• What you should do
Present the part of the entries below that opens with the line containing "right hip: (105, 144, 2)" and closes with the line containing "left wrist: (353, 175, 33)" as a numbered list, both end lines included and blank lines left out. List only those lines.
(Data under study begins)
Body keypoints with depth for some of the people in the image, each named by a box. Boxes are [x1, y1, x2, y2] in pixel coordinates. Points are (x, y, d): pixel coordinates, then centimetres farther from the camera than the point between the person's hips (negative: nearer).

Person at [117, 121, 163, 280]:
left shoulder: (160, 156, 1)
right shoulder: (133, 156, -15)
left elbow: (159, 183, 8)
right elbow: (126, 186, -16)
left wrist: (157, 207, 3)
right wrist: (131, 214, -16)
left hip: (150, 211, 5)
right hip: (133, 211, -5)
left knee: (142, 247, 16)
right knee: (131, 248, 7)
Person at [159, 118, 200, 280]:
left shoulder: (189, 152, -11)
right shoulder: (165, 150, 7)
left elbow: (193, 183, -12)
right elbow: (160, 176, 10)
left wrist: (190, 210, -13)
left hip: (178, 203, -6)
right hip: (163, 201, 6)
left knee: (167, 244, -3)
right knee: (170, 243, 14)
(Data under study ends)
(Data under study begins)
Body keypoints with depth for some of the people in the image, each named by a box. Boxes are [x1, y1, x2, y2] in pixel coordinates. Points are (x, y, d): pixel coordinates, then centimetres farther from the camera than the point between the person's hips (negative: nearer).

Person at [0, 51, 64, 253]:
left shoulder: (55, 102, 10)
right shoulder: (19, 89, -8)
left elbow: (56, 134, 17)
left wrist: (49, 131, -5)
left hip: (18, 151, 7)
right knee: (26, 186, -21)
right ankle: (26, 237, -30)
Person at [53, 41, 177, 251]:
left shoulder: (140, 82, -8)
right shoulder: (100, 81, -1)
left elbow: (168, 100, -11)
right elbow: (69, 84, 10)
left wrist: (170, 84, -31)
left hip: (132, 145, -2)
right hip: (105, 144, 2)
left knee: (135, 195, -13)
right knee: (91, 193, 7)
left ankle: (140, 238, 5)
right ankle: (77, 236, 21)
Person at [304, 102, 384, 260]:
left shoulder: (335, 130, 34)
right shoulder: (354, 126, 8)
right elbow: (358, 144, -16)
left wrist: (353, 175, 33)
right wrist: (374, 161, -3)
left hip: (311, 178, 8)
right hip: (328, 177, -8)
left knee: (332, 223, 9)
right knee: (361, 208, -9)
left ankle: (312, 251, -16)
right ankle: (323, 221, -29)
(Data under study ends)
• Completed task
1. right hip: (105, 144, 2)
2. left knee: (135, 195, -13)
3. right knee: (91, 193, 7)
4. left ankle: (140, 238, 5)
5. right ankle: (77, 236, 21)
6. Person at [304, 102, 384, 260]:
7. left shoulder: (335, 130, 34)
8. right shoulder: (354, 126, 8)
9. right elbow: (358, 144, -16)
10. left wrist: (353, 175, 33)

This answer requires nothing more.